When I first started reading John Green a few years ago, this was one of the first ones I had picked up. The first one I had read was An Abundance of Katherines, which still remains my favorite of his. Back then, Paper Towns didn’t impress me as much as his other works so I decided to give it another try.

I still found it kind of lacking. For me, in this particular book, it was really hard to get John Green out of my head. It didn’t feel like it was Quentin’s voice. It always felt like John’s voice and it was kind of frustrating. I watch a lot of Nerdfighters and Vlog Brothers and just John Green videos on YouTube, and I felt like it was John the whole time so it was hard to get into Quentin as a character. I know that authors put themselves into characters-I definitely do that-but it was highly distracting in this book.
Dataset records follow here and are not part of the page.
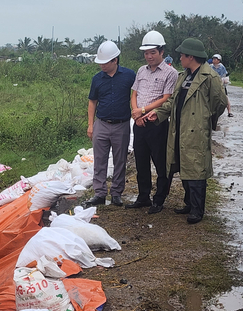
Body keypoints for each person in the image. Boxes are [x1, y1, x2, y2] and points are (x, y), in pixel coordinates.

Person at [144, 38, 227, 223]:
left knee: (196, 168)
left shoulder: (209, 77)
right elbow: (173, 101)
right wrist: (157, 113)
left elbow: (219, 102)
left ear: (191, 56)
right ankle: (189, 203)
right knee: (184, 165)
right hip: (179, 128)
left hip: (195, 130)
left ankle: (197, 210)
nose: (180, 58)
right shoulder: (184, 76)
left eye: (182, 55)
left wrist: (205, 118)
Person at [127, 30, 178, 214]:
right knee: (141, 162)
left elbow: (166, 98)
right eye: (146, 53)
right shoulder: (141, 70)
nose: (149, 56)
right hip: (139, 123)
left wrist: (143, 111)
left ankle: (159, 199)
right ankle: (143, 196)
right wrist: (136, 114)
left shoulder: (170, 73)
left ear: (162, 51)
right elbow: (134, 93)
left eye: (153, 53)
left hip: (156, 123)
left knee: (160, 163)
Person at [85, 40, 136, 207]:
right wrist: (91, 125)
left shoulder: (129, 76)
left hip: (121, 124)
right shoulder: (97, 79)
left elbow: (136, 95)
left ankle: (116, 193)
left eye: (105, 63)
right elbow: (92, 102)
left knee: (120, 160)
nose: (102, 66)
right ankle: (99, 193)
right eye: (100, 63)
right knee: (99, 160)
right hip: (102, 123)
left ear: (115, 60)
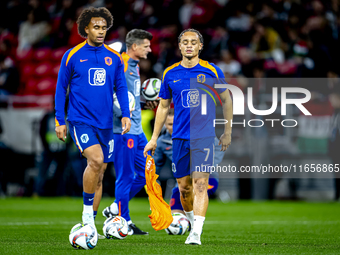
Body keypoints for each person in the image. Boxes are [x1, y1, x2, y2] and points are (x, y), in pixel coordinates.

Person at [144, 28, 233, 245]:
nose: (189, 45)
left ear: (200, 46)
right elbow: (163, 107)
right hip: (180, 138)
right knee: (184, 188)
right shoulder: (169, 74)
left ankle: (196, 234)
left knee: (200, 184)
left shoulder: (212, 71)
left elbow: (227, 99)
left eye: (194, 42)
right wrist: (154, 137)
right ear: (180, 46)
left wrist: (227, 132)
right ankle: (192, 223)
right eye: (185, 42)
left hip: (204, 137)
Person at [54, 7, 131, 236]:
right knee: (95, 161)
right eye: (96, 27)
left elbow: (122, 87)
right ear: (85, 28)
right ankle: (86, 219)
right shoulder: (72, 55)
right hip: (80, 120)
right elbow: (61, 89)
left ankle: (91, 225)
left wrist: (126, 113)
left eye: (104, 28)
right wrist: (60, 120)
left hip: (106, 123)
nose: (101, 31)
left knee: (100, 173)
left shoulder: (114, 58)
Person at [102, 29, 154, 235]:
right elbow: (108, 95)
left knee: (145, 174)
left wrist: (142, 102)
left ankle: (116, 207)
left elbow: (128, 96)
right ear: (134, 47)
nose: (150, 49)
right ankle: (124, 220)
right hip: (124, 131)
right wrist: (122, 113)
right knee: (125, 176)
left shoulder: (134, 66)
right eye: (146, 46)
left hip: (138, 131)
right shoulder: (120, 64)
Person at [153, 109, 221, 218]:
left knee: (195, 192)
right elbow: (155, 165)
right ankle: (185, 224)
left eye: (176, 123)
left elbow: (218, 146)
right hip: (182, 182)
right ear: (165, 125)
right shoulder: (162, 141)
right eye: (170, 124)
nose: (174, 127)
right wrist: (151, 185)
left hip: (207, 178)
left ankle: (196, 227)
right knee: (175, 217)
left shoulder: (197, 134)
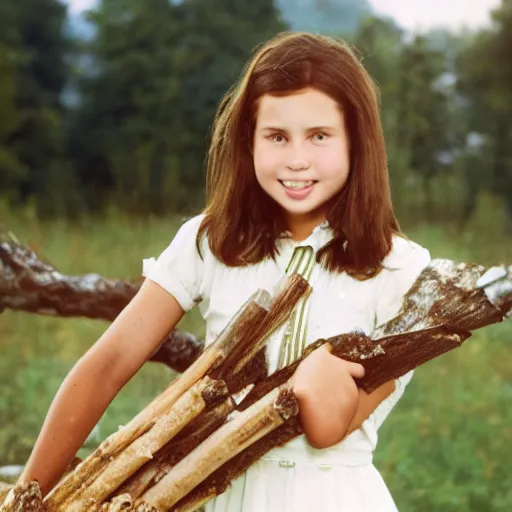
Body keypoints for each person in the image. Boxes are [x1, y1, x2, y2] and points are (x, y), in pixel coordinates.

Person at [18, 32, 431, 511]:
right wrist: (26, 495)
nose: (297, 160)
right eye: (277, 137)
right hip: (218, 496)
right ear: (248, 142)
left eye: (319, 136)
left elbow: (326, 430)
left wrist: (318, 378)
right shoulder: (210, 241)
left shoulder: (403, 270)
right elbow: (107, 366)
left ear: (357, 141)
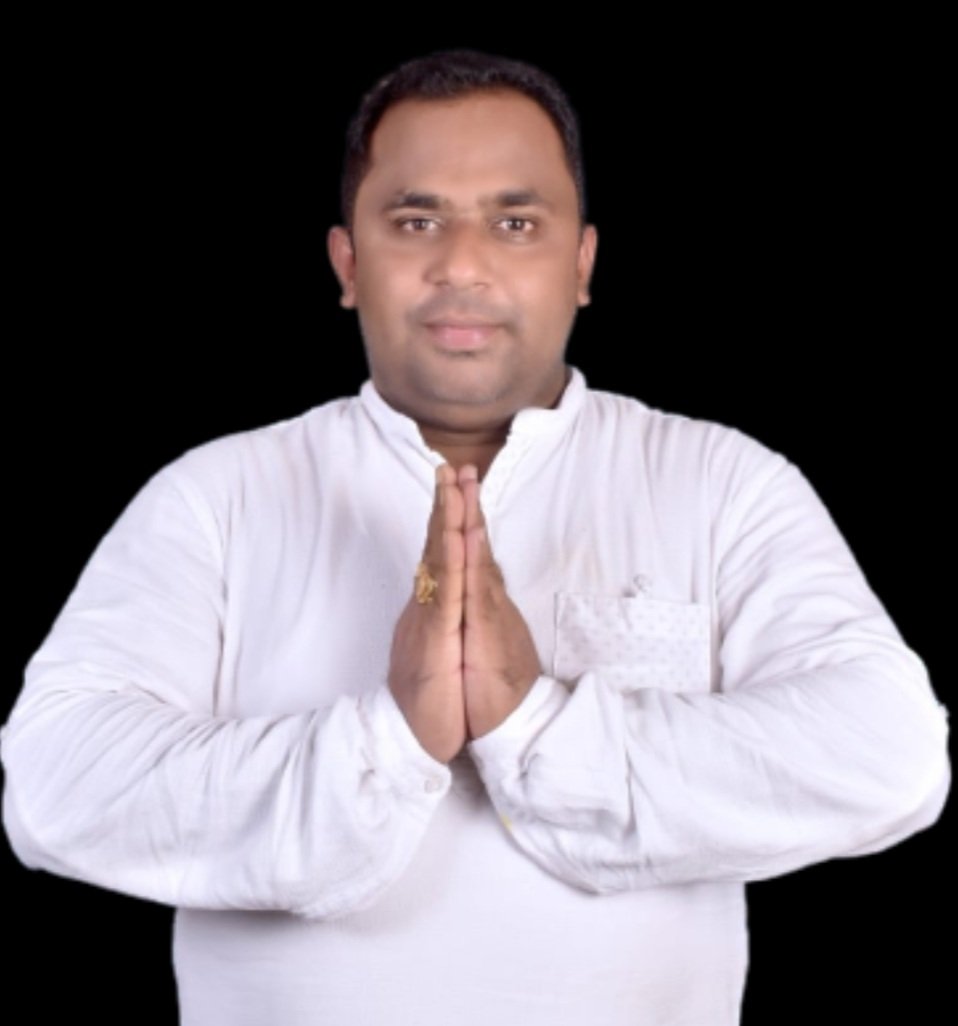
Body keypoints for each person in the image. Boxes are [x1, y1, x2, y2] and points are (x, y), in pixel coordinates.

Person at [1, 49, 950, 1026]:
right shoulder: (217, 498)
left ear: (581, 264)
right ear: (348, 264)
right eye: (416, 222)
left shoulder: (720, 485)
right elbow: (54, 787)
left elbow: (891, 756)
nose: (462, 265)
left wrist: (534, 726)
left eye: (515, 223)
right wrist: (388, 741)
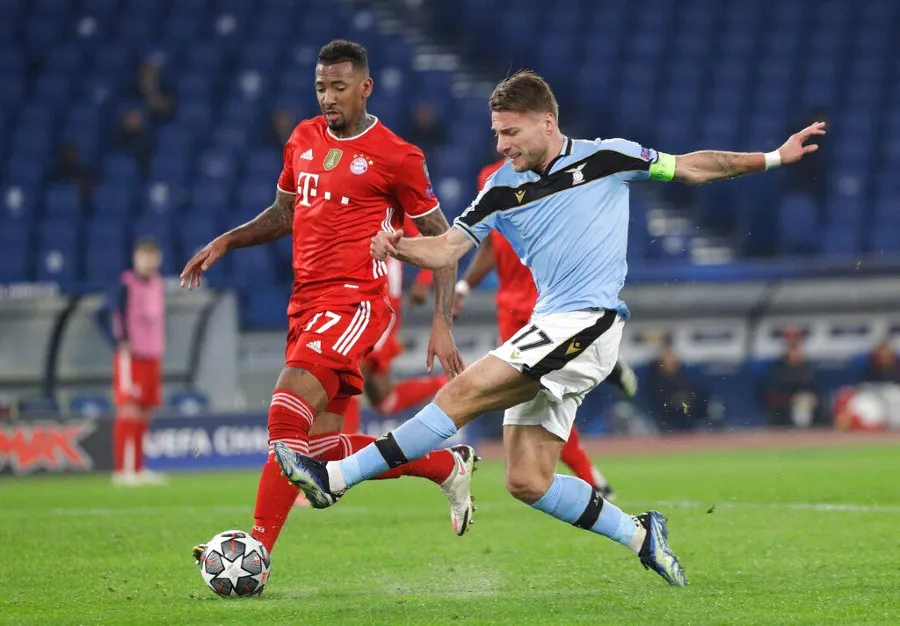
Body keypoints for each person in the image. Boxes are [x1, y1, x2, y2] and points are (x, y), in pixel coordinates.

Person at [277, 70, 826, 586]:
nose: (501, 145)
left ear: (546, 121)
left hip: (589, 323)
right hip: (550, 327)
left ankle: (334, 477)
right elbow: (446, 247)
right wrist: (399, 246)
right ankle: (641, 534)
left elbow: (692, 167)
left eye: (510, 132)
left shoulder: (609, 157)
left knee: (462, 394)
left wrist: (774, 157)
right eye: (496, 133)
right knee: (527, 479)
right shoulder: (500, 188)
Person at [180, 40, 471, 556]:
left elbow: (444, 242)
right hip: (305, 304)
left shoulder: (398, 156)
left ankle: (255, 552)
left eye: (339, 87)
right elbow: (284, 214)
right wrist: (227, 240)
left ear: (365, 87)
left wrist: (442, 321)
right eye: (321, 87)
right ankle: (444, 465)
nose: (328, 97)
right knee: (322, 451)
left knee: (285, 410)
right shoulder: (303, 138)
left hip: (356, 303)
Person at [452, 158, 635, 498]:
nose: (508, 142)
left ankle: (593, 480)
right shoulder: (490, 176)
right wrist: (463, 287)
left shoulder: (564, 171)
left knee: (546, 394)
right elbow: (491, 241)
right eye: (503, 134)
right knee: (534, 398)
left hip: (551, 307)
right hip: (510, 309)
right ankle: (593, 478)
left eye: (513, 133)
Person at [96, 238, 166, 486]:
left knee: (145, 412)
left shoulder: (158, 283)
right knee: (129, 409)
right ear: (135, 258)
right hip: (131, 357)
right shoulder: (125, 284)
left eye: (152, 256)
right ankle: (123, 470)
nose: (148, 261)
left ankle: (138, 468)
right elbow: (101, 313)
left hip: (152, 355)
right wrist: (118, 340)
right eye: (144, 256)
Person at [759, 333, 818, 428]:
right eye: (792, 350)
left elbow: (810, 386)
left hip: (802, 401)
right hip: (783, 402)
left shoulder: (806, 366)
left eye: (797, 350)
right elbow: (776, 386)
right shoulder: (779, 366)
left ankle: (803, 430)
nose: (795, 353)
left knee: (805, 401)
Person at [645, 343, 707, 433]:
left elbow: (696, 397)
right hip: (663, 419)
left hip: (687, 419)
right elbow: (655, 402)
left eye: (673, 358)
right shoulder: (653, 379)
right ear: (661, 361)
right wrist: (673, 401)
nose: (671, 361)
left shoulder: (684, 377)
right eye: (668, 358)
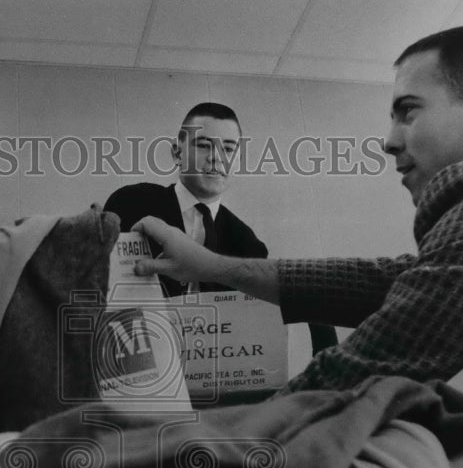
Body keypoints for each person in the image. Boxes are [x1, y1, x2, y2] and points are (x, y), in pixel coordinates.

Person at [133, 24, 463, 422]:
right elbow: (407, 281)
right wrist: (216, 266)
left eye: (408, 111)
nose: (387, 141)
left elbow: (366, 363)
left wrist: (185, 447)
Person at [105, 101, 337, 353]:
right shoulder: (131, 203)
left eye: (228, 148)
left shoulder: (247, 242)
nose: (217, 157)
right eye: (204, 145)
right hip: (139, 359)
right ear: (177, 153)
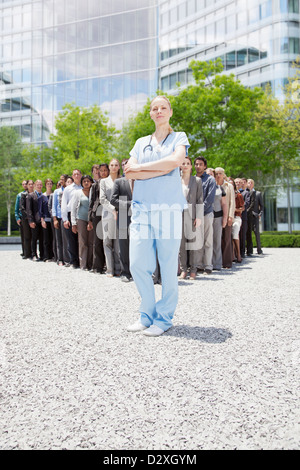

I also just didn’t think it was that great of a story. I was kind of like Q’s friends, and sort of frustrated at his obsession with Margo. She seemed sort of…I don’t know. I just didn’t like her. She was so mysterious and she left these clues and everyone was fascinated by the idea of her but not actually her, you know? It was kind of “been there, done that.” I feel mean right now haha because I don’t tend to give less than positive reviews but I just wasn’t that impressed with this book. I felt like Margo was a one-dimensional character and I really wanted her to surprise me. The direction in which her story ended up just didn’t surprise me and I like a good book to surprise me. His other books have done that before, and this one just felt predictable from the beginning.

That being said, there is a lot of good about this book because John Green is a really great writer and he has a way of capturing teen voice in a way that not many authors can do (Andrew Smith!!!!!) and he definitely does that in Paper Towns as well. It always seems to me that John Green never really left his teen years behind, but in a good way. He remembers what its like and it comes across in the page. He gets the emotions and the hormones and the humor and all of it. Its great. And there were parts of the book that I really liked, like the after-prom party and the road trip and that sort of thing. There were parts that had me laughing like crazy. There were almost, like, short stories within the bigger story that I enjoyed more than the story as a whole. Not one of John Green’s strongest, not in my opinion.